UM FIO DE BIGODE
ANO 01 – Nº 264
Estava desejoso de comprar uma coleção de comentários bíblicos de uma famosa editora espanhola. Porém, meus recursos financeiros de estudante de teologia não comportavam uma compra, a vista, naquele valor. A minha renda era resultado de uma espécie de estágio remunerado que realizava no próprio seminário. Por outro lado, naquela época, os livros importados eram escassos e caros, mas o desejo era muito maior do que todas as barreiras que se interpunham entre esse desejo e a compra. Desci o morro e apanhei o bonde Petrópolis em direção ao centro da cidade.
Fui recebido pelo livreiro e logo expliquei o que desejava. Para minha alegria ele respondeu que ainda tinha um último exemplar daquela coleção e que estava encerrando as importações em virtude dos impostos muito caros. Pensei rápido: “é agora ou nunca mais!”. Respondi na ponta da língua: “eu vou ficar com ela, mas não tenho como lhe pagar a vista, o senhor pode me parcelar?”. Claro, disse o livreiro, posso te parcelar em até seis prestações. Foi ao fundo da livraria e retornou com os seis grossos volumes, embalou-os num papel pardo e resistente e fez dois pacotes atados com cordões para que eu pudesse carregar. Fizemos as contas e eu paguei a primeira parcela em dinheiro. Fique esperando para assinar os documentos que selariam meu compromisso com as demais prestações. Ele me cumprimentou e me desejou um ótimo trabalho exegético. Intrigado, perguntei se não havia promissórias para que eu assinasse. O livreiro me olhou nos olhos e disse: “se vais me pagar não é necessário assinaturas, se não vais, as assinaturas também não vão adiantar nada!”. Saí da livraria lépido e faceiro e paguei todas as parcelas antes do vencimento.
Depois fiquei pensando naquela expressão do livreiro, dita em 1969, um tempo em que promissórias e contratos já serviam, há muito tempo, como garantia de negócio. Quando encontrei os colegas contei que havia comprado aquela coleção com um fio de bigode.

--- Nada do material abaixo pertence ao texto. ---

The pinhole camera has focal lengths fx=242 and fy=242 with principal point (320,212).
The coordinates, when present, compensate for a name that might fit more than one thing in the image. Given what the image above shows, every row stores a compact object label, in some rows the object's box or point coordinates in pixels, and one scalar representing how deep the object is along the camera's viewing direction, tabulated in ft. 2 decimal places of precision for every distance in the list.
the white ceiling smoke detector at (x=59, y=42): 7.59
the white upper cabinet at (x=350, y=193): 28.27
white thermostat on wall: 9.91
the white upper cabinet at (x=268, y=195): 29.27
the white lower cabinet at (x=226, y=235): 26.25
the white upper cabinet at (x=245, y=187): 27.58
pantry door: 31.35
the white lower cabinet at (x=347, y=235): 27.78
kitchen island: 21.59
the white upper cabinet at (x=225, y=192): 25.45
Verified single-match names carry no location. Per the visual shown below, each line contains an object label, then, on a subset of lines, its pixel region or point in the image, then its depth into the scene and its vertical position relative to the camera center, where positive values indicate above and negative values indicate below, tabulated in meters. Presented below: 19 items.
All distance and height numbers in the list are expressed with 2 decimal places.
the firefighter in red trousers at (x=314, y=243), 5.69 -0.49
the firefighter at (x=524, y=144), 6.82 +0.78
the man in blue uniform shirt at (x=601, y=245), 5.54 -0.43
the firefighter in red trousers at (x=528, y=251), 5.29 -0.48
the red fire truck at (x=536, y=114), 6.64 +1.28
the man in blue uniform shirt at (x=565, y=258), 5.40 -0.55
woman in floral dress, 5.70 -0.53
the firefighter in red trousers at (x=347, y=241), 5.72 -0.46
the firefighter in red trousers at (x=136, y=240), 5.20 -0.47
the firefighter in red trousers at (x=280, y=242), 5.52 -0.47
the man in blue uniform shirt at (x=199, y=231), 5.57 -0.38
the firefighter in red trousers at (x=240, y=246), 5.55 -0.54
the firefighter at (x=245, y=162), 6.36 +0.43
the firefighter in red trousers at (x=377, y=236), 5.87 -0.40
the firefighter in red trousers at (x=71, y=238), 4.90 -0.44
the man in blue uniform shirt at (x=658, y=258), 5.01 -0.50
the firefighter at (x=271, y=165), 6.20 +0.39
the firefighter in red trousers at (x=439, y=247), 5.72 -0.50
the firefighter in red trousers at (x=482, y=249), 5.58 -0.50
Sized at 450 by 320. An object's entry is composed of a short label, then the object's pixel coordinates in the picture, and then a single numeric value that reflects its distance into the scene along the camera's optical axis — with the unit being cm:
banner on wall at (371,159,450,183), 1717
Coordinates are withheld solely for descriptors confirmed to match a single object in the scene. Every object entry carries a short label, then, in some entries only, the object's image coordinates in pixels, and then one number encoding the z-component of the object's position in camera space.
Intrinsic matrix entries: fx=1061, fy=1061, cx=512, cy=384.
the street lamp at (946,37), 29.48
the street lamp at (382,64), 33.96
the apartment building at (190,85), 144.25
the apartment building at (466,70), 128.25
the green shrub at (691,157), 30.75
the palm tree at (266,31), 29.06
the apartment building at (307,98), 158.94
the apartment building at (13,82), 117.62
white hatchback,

Passados quarenta e dois anos, jamais esqueci aquela compra. A coleção está desatualizada, mas ocupa um lugar especial na minha estante. Aprendi demais com aquele livreiro para me desfazer desses livros. O que garante qualquer compromisso não são as assinaturas, as promissórias, os contratos bem elaborados, as citações de artigos das leis e dos regulamentos de ética. Se não houver caráter, tudo o mais pode ser contestado e qualquer compromisso, por mais bem afiançado que seja, pode ser fraudado.
Aquela expressão do livreiro é a mais pura verdade que pude confirmar no decorrer do meu existir, em diversas circunstâncias.
Com os votos de uma ótima quarta-feira!
DESTAQUE DO DIA
Dia do Teólogo
Teologia[1] (do grego θεóς, transl. theos = "divindade" + λóγος, logos = "palavra", por extensão, "estudo", análise, consideração, questionamento sobre alguma coisa ou algo). No sentido literal é o estudo sobre deuses.
A origem histórica do termo em questão nos remete à Hélade, também chamada de Grécia Antiga. Era utilizada inicialmente para descrever o trabalho de muitos poetas, que tentavam dar uma noção de como eram os deuses. Os teólogos eram os que faziam poesias sobre os deuses e sobre seus feitos, suas virtudes, suas emoções, sua vida particular e também seus vícios e erros. Entretanto, não era uma análise sobre os deuses e, sim, uma narração dos feitos deles que se pareciam com os feitos humanos e as virtudes dos mesmos. Somente na Idade Medieval é que o termo deixou de lado o conceito poético e passou a ser considerado como assunto de inquirição existencial e filosófica.
Partindo do princípio da definição hegeliana do termo "Teologia", a teologia é o estudo das manifestações sociais de grupos em relação às divindades. Como toda área do conhecimento, possui então objetos de estudo definidos. Como não é possível estudar Deus diretamente, como sugere o termo literalmente observado, a definição de Hegel que, somente se pode estudar aquilo que se pode observar se torna pertinente e atual, conforme as representações sociais nas mais variadas culturas.
Minha homenagem aos teólogos e teólogas de todas as religiões!